Extracted rows

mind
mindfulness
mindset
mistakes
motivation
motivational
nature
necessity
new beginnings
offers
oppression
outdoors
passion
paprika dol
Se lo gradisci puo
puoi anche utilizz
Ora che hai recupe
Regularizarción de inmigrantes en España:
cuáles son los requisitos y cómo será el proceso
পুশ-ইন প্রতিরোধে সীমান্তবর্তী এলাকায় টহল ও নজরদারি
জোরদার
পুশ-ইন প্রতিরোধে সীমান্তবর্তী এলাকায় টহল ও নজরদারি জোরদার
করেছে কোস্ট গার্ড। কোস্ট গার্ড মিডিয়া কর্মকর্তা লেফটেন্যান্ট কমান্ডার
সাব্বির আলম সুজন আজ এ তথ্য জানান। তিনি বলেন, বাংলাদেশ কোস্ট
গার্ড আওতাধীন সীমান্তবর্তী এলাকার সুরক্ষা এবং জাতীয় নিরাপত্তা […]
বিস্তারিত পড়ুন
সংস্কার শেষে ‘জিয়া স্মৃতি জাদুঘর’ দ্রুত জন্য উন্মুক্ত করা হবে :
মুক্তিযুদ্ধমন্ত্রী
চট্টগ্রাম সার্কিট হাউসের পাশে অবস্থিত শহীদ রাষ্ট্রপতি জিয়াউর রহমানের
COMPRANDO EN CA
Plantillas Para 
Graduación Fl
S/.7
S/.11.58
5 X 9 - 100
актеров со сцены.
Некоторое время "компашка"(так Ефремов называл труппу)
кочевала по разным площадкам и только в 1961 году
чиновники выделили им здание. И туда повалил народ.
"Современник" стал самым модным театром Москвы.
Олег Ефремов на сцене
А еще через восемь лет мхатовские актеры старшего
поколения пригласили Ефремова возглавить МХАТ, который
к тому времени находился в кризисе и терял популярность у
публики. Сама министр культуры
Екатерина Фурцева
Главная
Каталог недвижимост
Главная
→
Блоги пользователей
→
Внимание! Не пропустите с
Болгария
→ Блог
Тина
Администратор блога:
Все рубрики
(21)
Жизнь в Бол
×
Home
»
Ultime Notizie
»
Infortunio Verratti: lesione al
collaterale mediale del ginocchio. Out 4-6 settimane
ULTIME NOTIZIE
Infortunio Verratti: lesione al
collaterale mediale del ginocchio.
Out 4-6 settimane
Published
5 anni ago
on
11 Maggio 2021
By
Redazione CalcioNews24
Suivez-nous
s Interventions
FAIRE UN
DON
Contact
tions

Work request: Copy every row above, keeping each character and line break unchanged.

Answer for the task:
mind
mindfulness
mindset
mistakes
motivation
motivational
nature
necessity
new beginnings
offers
oppression
outdoors
passion
paprika dol
Se lo gradisci puo
puoi anche utilizz
Ora che hai recupe
Regularizarción de inmigrantes en España:
cuáles son los requisitos y cómo será el proceso
পুশ-ইন প্রতিরোধে সীমান্তবর্তী এলাকায় টহল ও নজরদারি
জোরদার
পুশ-ইন প্রতিরোধে সীমান্তবর্তী এলাকায় টহল ও নজরদারি জোরদার
করেছে কোস্ট গার্ড। কোস্ট গার্ড মিডিয়া কর্মকর্তা লেফটেন্যান্ট কমান্ডার
সাব্বির আলম সুজন আজ এ তথ্য জানান। তিনি বলেন, বাংলাদেশ কোস্ট
গার্ড আওতাধীন সীমান্তবর্তী এলাকার সুরক্ষা এবং জাতীয় নিরাপত্তা […]
বিস্তারিত পড়ুন
সংস্কার শেষে ‘জিয়া স্মৃতি জাদুঘর’ দ্রুত জন্য উন্মুক্ত করা হবে :
মুক্তিযুদ্ধমন্ত্রী
চট্টগ্রাম সার্কিট হাউসের পাশে অবস্থিত শহীদ রাষ্ট্রপতি জিয়াউর রহমানের
COMPRANDO EN CA
Plantillas Para 
Graduación Fl
S/.7
S/.11.58
5 X 9 - 100
актеров со сцены.
Некоторое время "компашка"(так Ефремов называл труппу)
кочевала по разным площадкам и только в 1961 году
чиновники выделили им здание. И туда повалил народ.
"Современник" стал самым модным театром Москвы.
Олег Ефремов на сцене
А еще через восемь лет мхатовские актеры старшего
поколения пригласили Ефремова возглавить МХАТ, который
к тому времени находился в кризисе и терял популярность у
публики. Сама министр культуры
Екатерина Фурцева
Главная
Каталог недвижимост
Главная
→
Блоги пользователей
→
Внимание! Не пропустите с
Болгария
→ Блог
Тина
Администратор блога:
Все рубрики
(21)
Жизнь в Бол
×
Home
»
Ultime Notizie
»
Infortunio Verratti: lesione al
collaterale mediale del ginocchio. Out 4-6 settimane
ULTIME NOTIZIE
Infortunio Verratti: lesione al
collaterale mediale del ginocchio.
Out 4-6 settimane
Published
5 anni ago
on
11 Maggio 2021
By
Redazione CalcioNews24
Suivez-nous
s Interventions
FAIRE UN
DON
Contact
tions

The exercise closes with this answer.